# I'm new to the community - Just bought a 1998 200sx SE (thread has pics)



## rbloedow (Nov 2, 2002)

I took the plunge and bought a new car last week. I used to own a 1989 Nissan Maxima (still the greatest car on the road today), but I found an offer on my 200sx that I coudn't refuse - a dealership was selling it for $6,000, which is $1,500 below the KBB value, so I couldn't pass it up. 

Rbloedow's 1998 200sx SE


----------



## azkicker0027 (May 31, 2002)

i can smell the new car smell form here...........


----------



## rbloedow (Nov 2, 2002)

azkicker0027 said:


> *i can smell the new car smell form here........... *


I'm sure it's just that air freshener that the dealership sprayed in my car


----------



## samo (Apr 30, 2002)

Love the color, definately a good starting point!


----------



## Psch91 (May 18, 2002)

Good Catch and Welcome!!

Im sorry you didnt get a SE-R though.


----------



## nismoprincess (Sep 27, 2002)

welcome 
Nice 200! Love the color


----------



## rbloedow (Nov 2, 2002)

Psch91 said:


> *Good Catch and Welcome!!
> 
> Im sorry you didnt get a SE-R though. *


I know, the SE-r would have been a dream (at least it would have been as fast as my Maxima). Oh well, - maybe one day I'll do a swap when I get enought money


----------



## CLSo1A (May 2, 2002)

damn, love the color! Looks great.. any plans?


----------



## rbloedow (Nov 2, 2002)

CLSo1A said:


> *damn, love the color! Looks great.. any plans? *


Maybe some rims - but that's about it. If I ever have the money to do an SE-R engine swap, I'd do it. I don't want to make this car into soemthing that it's not (ie - no mods).


----------



## Project200sx (Aug 22, 2002)

I like it! The 200's are fun to drive! Hope youll feel the same.
anyway welcome to the 200 club!


----------



## CLSo1A (May 2, 2002)

instead of the se-r swap.... why don't u go turbo?


----------



## my420sx (May 12, 2002)

*damn only 6 grand?*

Welcome rbloedow, 
You got a heck of a deal on that ride, 6 grand is a bargain!
When I bought my 98' last year it had 31K miles and got it out the door for nine grand. How much millage did your 98' have?


----------



## Gimp (Jun 9, 2002)

Save those pictures! If you're like any of us, the car won't look like that ever again!! But hopefully that's a good thing! Enjoy it, we have!

Tim


----------



## se7enty7 (Jun 18, 2002)

I got a decent deal on mine as well... 5 grand, 50k, bought about 3 or 4 months ago....


----------



## azkicker0027 (May 31, 2002)

i bought my red one during the summer of '99, for 12 grand out the door, and only with 81 miles, and it definately doesn't look like anything when i first got her......


----------



## psteng19 (May 4, 2002)

Welcome rbloedow from ATOT... err... NissanForums


----------



## andre (Apr 30, 2002)

Timbo said:


> *Save those pictures! If you're like any of us, the car won't look like that ever again!! But hopefully that's a good thing! Enjoy it, we have!
> 
> Tim *


Thats so true. I only wanted rims too...now I'm up to my waist in mods.  Welcome


----------



## aphex4000 (Oct 9, 2002)

Wow, looks great!!! Is that a center armrest I see? Oh, how i envy you! Save up for the swap and keep us posted on your mods!


----------



## rbloedow (Nov 2, 2002)

psteng19 said:


> *Welcome rbloedow from ATOT... err... NissanForums *


AHHHHHHH! I'm being stalked!!!!!!!!!!!!!!!!!!   

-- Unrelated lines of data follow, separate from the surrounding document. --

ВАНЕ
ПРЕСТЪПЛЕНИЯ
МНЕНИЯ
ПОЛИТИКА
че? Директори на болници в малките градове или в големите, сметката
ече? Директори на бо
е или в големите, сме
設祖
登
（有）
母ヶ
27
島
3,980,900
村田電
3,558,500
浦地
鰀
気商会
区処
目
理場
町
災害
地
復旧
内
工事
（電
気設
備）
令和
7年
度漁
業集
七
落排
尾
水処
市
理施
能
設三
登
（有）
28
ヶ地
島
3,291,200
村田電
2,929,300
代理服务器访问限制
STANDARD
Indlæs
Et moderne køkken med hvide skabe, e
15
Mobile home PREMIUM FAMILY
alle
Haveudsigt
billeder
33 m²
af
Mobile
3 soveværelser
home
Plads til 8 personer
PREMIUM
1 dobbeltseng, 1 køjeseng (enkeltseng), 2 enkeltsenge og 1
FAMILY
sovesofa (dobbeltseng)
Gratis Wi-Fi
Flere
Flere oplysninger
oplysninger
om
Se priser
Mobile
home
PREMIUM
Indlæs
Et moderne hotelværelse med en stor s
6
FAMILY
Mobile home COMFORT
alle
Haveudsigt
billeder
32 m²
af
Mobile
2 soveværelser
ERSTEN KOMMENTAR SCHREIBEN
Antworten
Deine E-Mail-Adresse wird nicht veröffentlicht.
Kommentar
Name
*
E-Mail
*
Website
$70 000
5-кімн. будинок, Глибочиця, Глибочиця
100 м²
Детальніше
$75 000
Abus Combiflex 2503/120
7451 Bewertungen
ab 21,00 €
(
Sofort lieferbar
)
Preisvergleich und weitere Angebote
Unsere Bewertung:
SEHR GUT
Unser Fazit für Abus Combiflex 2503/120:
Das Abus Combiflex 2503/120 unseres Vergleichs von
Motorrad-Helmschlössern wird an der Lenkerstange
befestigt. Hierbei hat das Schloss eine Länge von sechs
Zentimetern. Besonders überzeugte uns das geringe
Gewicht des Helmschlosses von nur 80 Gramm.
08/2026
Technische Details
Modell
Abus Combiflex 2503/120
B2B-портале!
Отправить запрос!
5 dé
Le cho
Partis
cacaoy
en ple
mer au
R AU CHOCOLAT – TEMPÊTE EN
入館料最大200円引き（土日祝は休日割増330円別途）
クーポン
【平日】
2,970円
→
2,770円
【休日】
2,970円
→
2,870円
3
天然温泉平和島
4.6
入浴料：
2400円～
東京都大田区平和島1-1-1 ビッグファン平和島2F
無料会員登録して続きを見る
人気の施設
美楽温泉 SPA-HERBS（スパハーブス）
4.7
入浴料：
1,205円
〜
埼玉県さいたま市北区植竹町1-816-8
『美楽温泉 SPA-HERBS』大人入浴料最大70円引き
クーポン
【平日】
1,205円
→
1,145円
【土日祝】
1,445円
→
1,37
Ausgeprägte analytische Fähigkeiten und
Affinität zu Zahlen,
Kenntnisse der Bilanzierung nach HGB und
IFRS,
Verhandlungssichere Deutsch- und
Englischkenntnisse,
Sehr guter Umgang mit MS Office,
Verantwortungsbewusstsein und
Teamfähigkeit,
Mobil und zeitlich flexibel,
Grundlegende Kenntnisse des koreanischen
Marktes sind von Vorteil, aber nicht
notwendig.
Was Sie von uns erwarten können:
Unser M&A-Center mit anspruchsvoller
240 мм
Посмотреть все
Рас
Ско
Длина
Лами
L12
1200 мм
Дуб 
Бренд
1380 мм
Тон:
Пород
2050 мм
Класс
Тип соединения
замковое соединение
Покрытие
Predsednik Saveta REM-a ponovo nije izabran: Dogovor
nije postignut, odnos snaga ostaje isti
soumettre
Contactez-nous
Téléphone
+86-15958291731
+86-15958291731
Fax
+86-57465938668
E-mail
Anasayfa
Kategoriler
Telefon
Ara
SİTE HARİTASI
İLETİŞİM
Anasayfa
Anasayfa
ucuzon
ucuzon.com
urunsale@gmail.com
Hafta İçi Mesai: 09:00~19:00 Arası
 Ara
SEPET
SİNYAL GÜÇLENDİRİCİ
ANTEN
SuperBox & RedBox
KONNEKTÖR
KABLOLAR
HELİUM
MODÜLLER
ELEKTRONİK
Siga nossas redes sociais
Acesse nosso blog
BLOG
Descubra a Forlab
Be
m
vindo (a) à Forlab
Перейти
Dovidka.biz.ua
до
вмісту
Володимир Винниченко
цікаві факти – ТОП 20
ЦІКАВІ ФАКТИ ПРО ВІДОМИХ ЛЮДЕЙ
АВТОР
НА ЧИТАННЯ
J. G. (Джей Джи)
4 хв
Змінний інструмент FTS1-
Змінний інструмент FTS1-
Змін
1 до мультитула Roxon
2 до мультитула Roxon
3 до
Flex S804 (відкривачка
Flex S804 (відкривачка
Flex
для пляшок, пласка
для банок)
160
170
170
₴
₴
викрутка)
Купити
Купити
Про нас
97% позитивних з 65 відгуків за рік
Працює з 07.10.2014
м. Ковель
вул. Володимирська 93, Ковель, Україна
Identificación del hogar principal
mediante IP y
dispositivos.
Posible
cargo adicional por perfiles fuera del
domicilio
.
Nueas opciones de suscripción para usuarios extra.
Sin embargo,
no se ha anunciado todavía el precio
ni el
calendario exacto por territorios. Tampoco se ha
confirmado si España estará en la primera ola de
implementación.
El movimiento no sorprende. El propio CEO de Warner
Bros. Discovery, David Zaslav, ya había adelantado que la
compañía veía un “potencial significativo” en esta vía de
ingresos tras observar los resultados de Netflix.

Oh well, it's boosts my ego  It's good to see a fellow Anandtecher!


----------



## JT200SX-N-FX (May 30, 2002)

Nice, If you ever sell the armrest, hit me up!


----------



## rbloedow (Nov 2, 2002)

JT200SX-N-FX said:


> *Nice, If you ever sell the armrest, hit me up! *


NEVAR [email protected]!!!!!!!


----------



## JT200SX-N-FX (May 30, 2002)

*DAMN*

It was worth a try.


----------



## Platinum200 (Aug 20, 2002)

$6,000????... 
umm, Is that not a little high??
My 1997 200 sx se was marked at $4,900, but I paid cash and got it for $4,200... no scratches, dents, engine problems etc...
you have a nice car and color though


----------



## aphex4000 (Oct 9, 2002)

Wow Platinum200, when did you make the purchase and how many miles were on the odometer at the time?


----------



## se7enty7 (Jun 18, 2002)

again... I got my 98 with about 58k for 5 out the door


----------



## Guest (Nov 17, 2002)

Nice car and welcome to the community.


----------